▶ _Problem to solve_
Please render the rows below as a JSON list of strings, one string per line, with blank lines omitted. Begin at the line that contains "2013年4月 (30)" and stop after the line that contains "2011年7月 (35)", including both.

Stored items from a collection
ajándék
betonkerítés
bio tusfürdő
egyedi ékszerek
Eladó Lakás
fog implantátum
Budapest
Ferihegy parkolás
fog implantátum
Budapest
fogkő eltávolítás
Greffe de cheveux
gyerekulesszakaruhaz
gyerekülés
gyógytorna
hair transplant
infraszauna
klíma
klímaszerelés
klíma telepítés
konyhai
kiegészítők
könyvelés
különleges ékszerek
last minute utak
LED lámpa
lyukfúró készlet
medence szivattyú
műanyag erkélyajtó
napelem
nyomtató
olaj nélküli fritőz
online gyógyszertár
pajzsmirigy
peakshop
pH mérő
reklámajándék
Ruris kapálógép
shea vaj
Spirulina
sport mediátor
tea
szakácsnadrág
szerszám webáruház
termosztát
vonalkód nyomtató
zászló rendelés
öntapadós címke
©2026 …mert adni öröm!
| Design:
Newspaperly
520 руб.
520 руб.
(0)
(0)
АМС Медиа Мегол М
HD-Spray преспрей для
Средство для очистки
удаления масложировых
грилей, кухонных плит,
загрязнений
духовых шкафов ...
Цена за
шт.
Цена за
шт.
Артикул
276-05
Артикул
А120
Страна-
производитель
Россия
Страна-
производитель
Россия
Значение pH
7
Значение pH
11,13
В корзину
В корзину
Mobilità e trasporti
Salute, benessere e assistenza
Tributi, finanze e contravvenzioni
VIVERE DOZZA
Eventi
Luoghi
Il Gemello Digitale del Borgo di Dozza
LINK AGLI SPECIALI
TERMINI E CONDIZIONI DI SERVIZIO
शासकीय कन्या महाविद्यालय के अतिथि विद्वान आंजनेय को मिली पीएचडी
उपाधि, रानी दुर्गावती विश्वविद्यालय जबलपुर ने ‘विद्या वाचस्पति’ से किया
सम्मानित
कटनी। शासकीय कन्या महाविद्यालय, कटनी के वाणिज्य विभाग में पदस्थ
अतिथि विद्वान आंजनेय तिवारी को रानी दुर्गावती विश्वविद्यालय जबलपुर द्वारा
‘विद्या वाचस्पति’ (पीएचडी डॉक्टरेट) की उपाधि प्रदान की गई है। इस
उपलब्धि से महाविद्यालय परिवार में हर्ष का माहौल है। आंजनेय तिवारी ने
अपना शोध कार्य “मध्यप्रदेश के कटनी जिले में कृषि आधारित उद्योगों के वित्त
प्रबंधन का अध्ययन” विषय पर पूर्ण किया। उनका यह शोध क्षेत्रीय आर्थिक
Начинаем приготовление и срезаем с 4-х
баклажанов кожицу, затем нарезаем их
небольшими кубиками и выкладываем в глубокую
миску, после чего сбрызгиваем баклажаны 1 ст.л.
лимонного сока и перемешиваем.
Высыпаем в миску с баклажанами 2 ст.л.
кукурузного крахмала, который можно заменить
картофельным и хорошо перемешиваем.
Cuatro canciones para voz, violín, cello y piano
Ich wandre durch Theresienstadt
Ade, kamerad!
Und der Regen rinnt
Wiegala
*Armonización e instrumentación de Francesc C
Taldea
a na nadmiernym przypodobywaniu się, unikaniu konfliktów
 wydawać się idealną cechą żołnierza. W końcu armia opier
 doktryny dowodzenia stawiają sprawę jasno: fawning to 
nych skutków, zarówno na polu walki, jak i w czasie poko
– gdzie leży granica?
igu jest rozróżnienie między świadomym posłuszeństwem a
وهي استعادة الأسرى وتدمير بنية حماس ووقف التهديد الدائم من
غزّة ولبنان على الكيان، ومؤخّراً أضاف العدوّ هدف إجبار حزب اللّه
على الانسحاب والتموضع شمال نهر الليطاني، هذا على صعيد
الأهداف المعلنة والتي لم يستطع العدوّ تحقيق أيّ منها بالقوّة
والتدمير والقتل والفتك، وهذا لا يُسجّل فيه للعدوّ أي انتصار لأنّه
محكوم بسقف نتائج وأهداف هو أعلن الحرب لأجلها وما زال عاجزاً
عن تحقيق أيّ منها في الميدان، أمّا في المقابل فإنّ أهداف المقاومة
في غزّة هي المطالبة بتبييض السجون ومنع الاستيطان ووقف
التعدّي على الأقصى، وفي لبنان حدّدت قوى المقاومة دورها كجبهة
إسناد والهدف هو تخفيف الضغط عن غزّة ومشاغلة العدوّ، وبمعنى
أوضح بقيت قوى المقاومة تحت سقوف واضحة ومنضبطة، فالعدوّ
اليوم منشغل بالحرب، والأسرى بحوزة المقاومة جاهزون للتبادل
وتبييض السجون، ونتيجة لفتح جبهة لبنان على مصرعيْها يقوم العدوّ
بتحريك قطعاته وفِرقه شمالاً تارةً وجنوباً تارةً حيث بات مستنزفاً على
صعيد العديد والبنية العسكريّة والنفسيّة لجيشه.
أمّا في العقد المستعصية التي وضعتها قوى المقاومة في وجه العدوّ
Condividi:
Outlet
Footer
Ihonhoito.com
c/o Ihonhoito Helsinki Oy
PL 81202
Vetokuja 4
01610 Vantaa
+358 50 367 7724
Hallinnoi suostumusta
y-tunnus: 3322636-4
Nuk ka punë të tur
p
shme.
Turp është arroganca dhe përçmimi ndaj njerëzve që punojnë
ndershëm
--
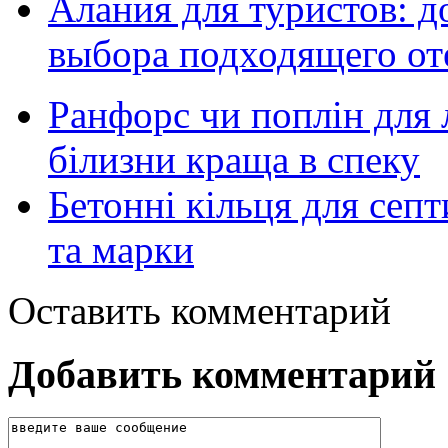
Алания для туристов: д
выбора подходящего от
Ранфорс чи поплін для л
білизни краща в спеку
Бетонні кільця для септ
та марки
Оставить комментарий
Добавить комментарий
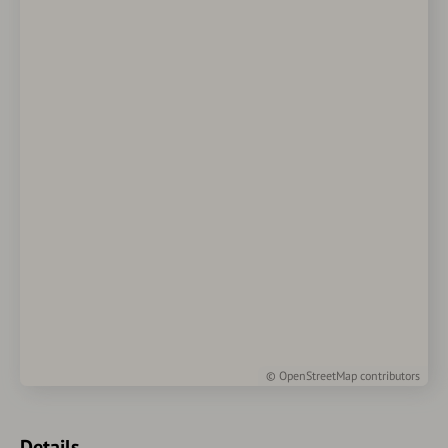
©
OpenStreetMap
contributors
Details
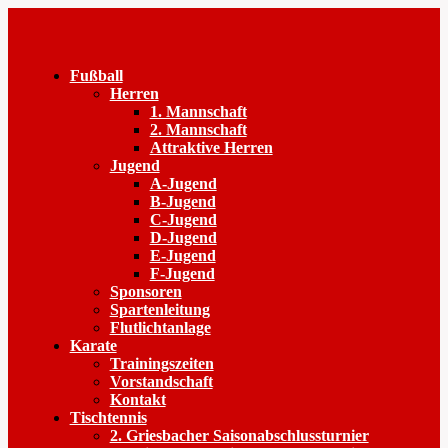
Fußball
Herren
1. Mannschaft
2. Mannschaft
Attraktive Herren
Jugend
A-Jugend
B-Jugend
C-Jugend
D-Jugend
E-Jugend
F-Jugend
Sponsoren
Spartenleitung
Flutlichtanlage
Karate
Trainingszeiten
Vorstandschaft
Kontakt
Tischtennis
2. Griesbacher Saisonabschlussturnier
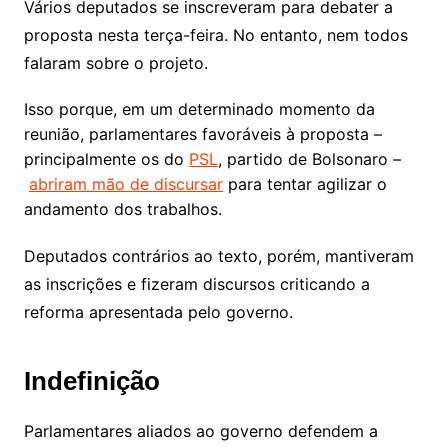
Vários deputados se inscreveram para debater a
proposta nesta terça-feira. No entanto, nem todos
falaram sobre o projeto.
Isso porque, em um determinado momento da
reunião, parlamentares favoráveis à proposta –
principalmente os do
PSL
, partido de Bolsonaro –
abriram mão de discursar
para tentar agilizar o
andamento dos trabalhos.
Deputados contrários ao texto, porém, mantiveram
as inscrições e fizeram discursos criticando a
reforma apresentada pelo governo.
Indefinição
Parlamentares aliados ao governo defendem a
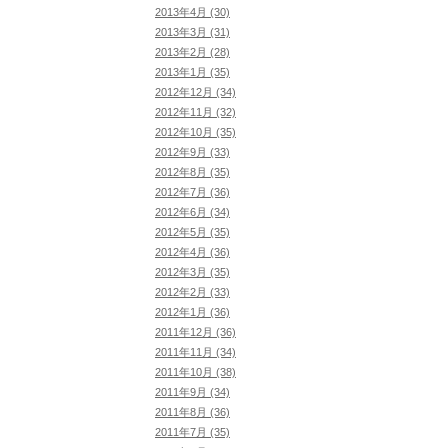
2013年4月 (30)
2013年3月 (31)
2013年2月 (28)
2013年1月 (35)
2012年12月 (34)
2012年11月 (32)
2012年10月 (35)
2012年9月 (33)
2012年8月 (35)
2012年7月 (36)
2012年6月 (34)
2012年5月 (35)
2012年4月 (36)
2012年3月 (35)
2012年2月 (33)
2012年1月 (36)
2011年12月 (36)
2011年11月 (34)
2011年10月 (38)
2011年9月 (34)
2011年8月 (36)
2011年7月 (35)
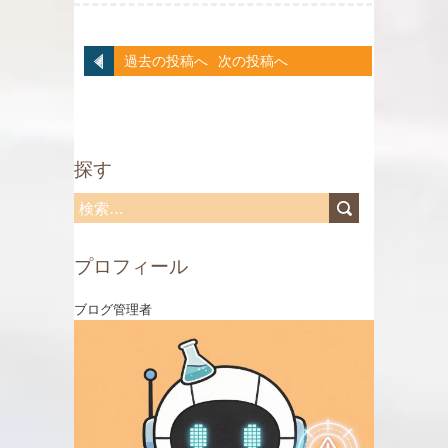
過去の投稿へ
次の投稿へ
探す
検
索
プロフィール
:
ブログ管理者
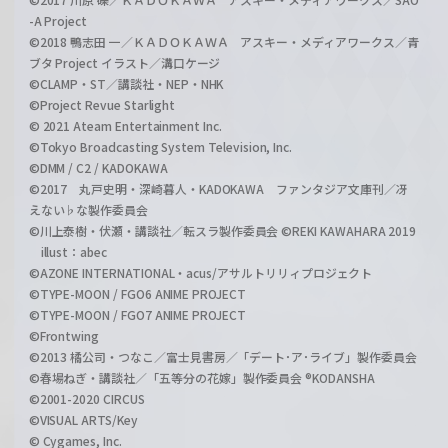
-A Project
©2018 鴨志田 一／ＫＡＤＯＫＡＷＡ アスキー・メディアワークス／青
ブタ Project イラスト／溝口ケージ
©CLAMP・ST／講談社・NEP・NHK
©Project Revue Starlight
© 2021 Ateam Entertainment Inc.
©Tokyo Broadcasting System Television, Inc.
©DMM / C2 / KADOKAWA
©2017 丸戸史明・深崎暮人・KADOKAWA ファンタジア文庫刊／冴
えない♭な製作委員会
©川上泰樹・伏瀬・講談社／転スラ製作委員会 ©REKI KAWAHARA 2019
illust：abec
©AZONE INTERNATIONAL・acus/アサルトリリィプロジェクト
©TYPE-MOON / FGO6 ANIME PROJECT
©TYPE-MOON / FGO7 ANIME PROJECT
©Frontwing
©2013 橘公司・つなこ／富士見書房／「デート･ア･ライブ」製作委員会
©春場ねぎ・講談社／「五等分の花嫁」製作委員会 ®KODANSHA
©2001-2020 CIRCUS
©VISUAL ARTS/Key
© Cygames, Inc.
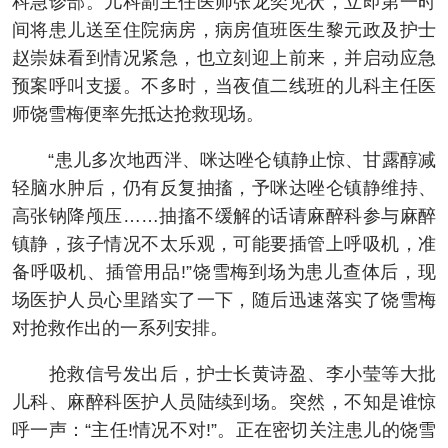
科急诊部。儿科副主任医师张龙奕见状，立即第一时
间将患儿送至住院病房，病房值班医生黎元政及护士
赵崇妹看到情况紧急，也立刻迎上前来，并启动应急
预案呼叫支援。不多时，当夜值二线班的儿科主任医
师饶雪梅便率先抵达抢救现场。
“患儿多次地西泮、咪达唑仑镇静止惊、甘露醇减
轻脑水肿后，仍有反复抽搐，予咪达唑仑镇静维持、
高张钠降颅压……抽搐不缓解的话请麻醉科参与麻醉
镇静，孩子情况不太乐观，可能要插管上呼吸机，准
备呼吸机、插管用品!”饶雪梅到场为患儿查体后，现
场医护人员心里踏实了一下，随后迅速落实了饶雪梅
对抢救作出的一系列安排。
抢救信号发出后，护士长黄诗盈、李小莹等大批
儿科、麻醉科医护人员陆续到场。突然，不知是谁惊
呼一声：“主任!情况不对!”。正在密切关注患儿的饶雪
* * *
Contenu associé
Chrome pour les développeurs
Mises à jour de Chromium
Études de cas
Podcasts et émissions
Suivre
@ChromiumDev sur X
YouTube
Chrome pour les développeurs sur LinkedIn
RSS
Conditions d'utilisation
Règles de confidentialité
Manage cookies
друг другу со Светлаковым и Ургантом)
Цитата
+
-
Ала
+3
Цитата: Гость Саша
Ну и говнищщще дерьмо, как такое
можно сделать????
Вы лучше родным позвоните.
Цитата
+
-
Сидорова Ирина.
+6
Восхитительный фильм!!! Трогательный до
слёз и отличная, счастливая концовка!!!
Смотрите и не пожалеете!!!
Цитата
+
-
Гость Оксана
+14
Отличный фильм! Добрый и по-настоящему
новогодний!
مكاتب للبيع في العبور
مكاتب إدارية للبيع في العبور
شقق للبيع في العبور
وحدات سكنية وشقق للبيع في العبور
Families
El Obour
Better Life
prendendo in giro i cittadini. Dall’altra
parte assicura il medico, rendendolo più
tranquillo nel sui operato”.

▶ _Written solution_
[
  "2013年4月 (30)",
  "2013年3月 (31)",
  "2013年2月 (28)",
  "2013年1月 (35)",
  "2012年12月 (34)",
  "2012年11月 (32)",
  "2012年10月 (35)",
  "2012年9月 (33)",
  "2012年8月 (35)",
  "2012年7月 (36)",
  "2012年6月 (34)",
  "2012年5月 (35)",
  "2012年4月 (36)",
  "2012年3月 (35)",
  "2012年2月 (33)",
  "2012年1月 (36)",
  "2011年12月 (36)",
  "2011年11月 (34)",
  "2011年10月 (38)",
  "2011年9月 (34)",
  "2011年8月 (36)",
  "2011年7月 (35)"
]